TEXT SHOWN:
=======

These are the actual PIOs of a production phase. When reporting an actual
phase output, the supplier classifies the reported partial quantity as yield
or scrap. The supplier can also let the customer decide on the further use
of a partial quantity, and classify the partial quantity as On
Hold
. The customer then classifies the partial quantity accordingly
(scrap, rework, or continue).
The supplier and the customer report actual phase inputs or actual phase outputs for transportation phases as well: The supplier does so for the quantities shipped, the customer does so for the quantities received.
Depending on how the supplier reacts to a request or how a customer reacts to a confirmation, the request PIO or a confirmation PIO is rejected or accepted. The owner of a PIO (the business partner who created the PIO) can also cancel the PIO and hence recall it: Thus the supplier can cancel his or her confirmation PIOs, the customer can cancel his or her request PIOs. The following list displays the possible PIO types:
Request
Accepted request
Rejected request
Canceled request
Confirmation
Accepted confirmation
Rejected confirmation
Canceled confirmation
If the customer and the supplier have agreed on a work order, the accepted request PIOs and the accepted confirmation PIOs are the planned data with which the supplier must comply. Actual PIOs are a separate PIO type.
The work order item, the phases, and the planned PIOs have one or several linked statuses. The statuses provide information about the status of the respective object. For example, the statuses at order level and phase level display the following:
Whether the customer and supplier are still or again negotiating the contents of the work order (possibly even after production start), or whether they have already reached an agreement
Whether the supplier has already started with the work order
Whether the supplier has already started or completed a phase with a particular quantity
Whether the supplier has already sent all deliveries to the customer
Whether the customer has already received the last delivery
The planned PIOs form the actual content of the work order that the customer and supplier negotiate. SAP SNC compares the planned PIOs with the actual data. The status of the planned PIOs displays the following:
Whether a PIO is still in the draft stage, in other words, is still being processed by a business partner, or whether this business partner has already published the PIO and the other business partner needs to react to it
Whether the customer and the supplier are still negotiating the PIO
Which negotiation actions the business partners have executed (cancel, reject, or accept)

=======

TASK OBJECTIVE: According to the text on work order PIOs, who is the owner of a PIO? The material that follows has nothing to do with the text.

=======

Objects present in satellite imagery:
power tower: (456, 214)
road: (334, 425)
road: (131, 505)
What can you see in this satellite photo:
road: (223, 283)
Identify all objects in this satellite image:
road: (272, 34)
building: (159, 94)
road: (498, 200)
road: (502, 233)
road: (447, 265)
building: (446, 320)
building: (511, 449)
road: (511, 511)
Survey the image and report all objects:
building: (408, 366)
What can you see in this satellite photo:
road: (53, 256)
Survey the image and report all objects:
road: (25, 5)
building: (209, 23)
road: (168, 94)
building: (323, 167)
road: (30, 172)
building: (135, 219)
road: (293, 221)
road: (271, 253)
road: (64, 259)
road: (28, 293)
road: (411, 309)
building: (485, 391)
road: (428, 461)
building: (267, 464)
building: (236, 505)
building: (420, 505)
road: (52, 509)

=======

SOLUTION FOR THIS TASK: The business partner who created the PIO.